'Fuelled' motion: phoretic motility and collective behaviour of active colloids
Pierre Illien, Ramin Golestanian, and Ayusman Sen

TL;DR
This review explores the physical mechanisms, experimental fabrication, and collective behaviors of active colloids propelled by phoretic effects, highlighting recent advances in understanding their motion and interactions.
Contribution
It provides a comprehensive tutorial on phoretic motion mechanisms, experimental fabrication methods, and theoretical tools for analyzing collective behaviors of active colloids.
Findings
Phoretic effects enable self-propulsion of colloids through local field gradients.
Experimental techniques have successfully fabricated various active particles based on phoretic principles.

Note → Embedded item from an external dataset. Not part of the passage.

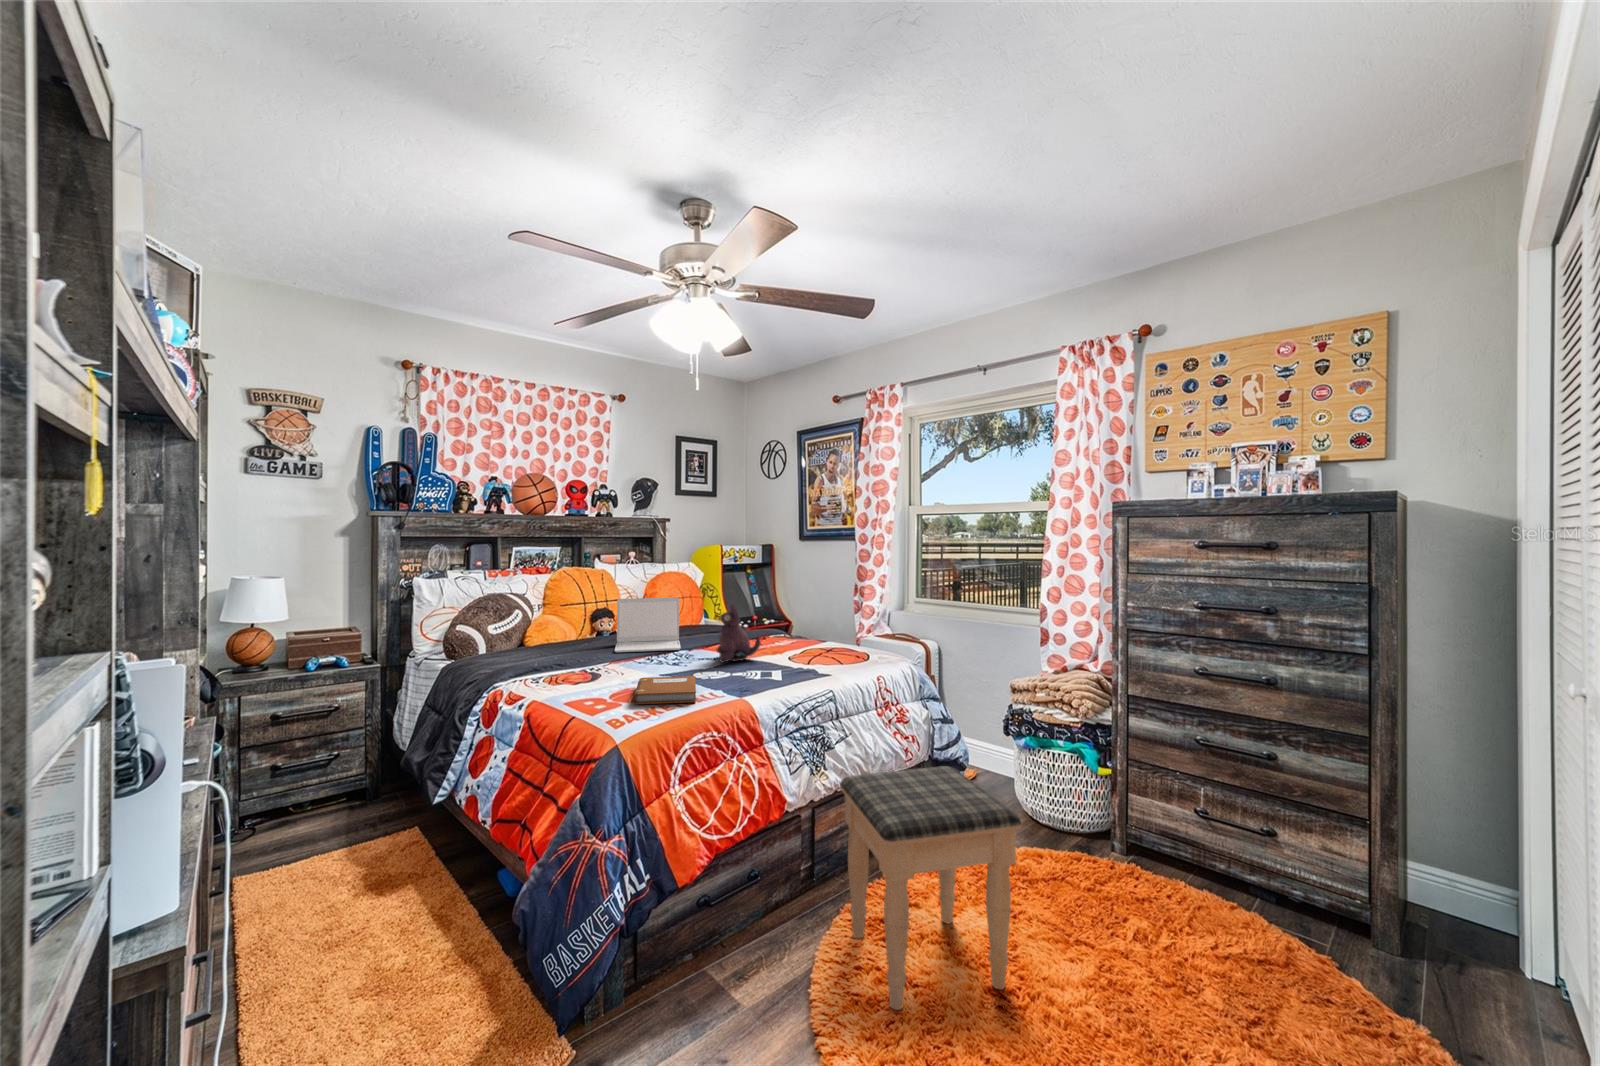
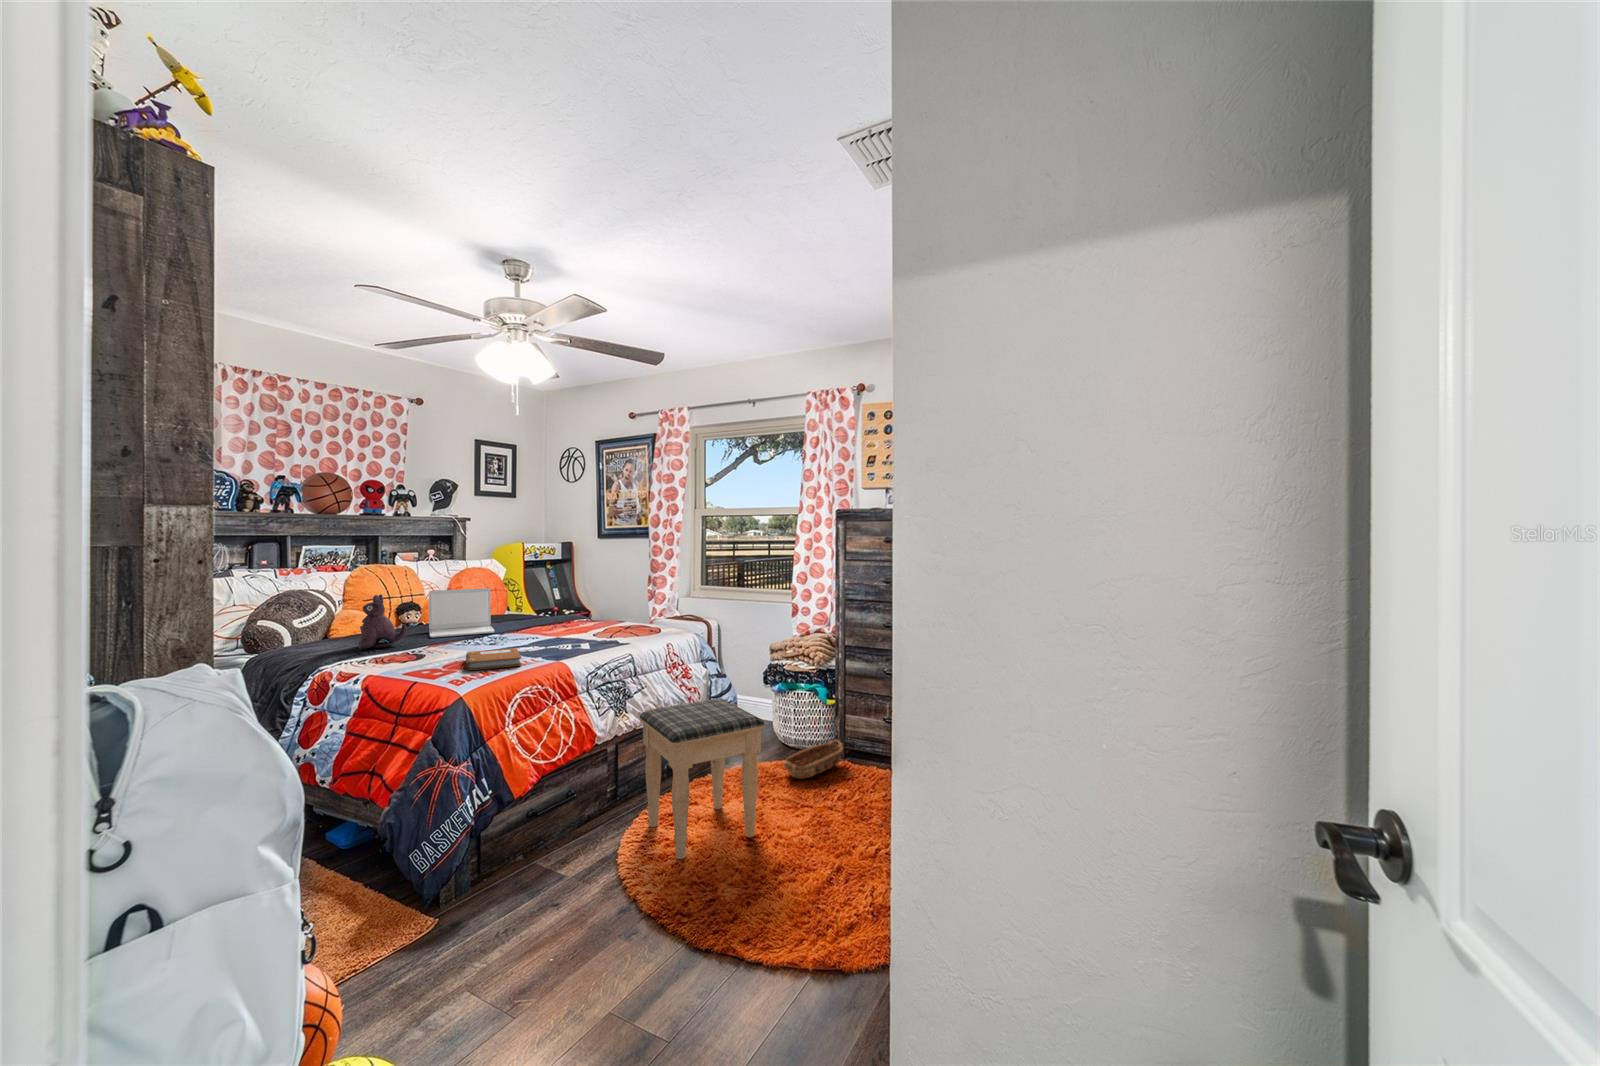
plush toy: present [716,603,761,663] -> present [359,594,407,650]
basket: none [1015,822,1136,908] -> present [783,740,843,779]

Collective behaviors of active colloids include complex assembly and interaction patterns.
Abstract
Designing microscopic and nanoscopic self-propelled particles and characterising their motion has become a major scientific challenge over the past decades. To this purpose, phoretic effects, namely propulsion mechanisms relying on local field gradients, have been the focus of many theoretical and experimental studies. In this review, we adopt a tutorial approach to present the basic physical mechanisms at stake in phoretic motion, and describe the different experimental works that lead to the fabrication of active particles based on this principle. We also present the collective effects observed in assemblies of interacting active colloids, and the theoretical tools that have been used to describe phoretic and hydrodynamic interactions.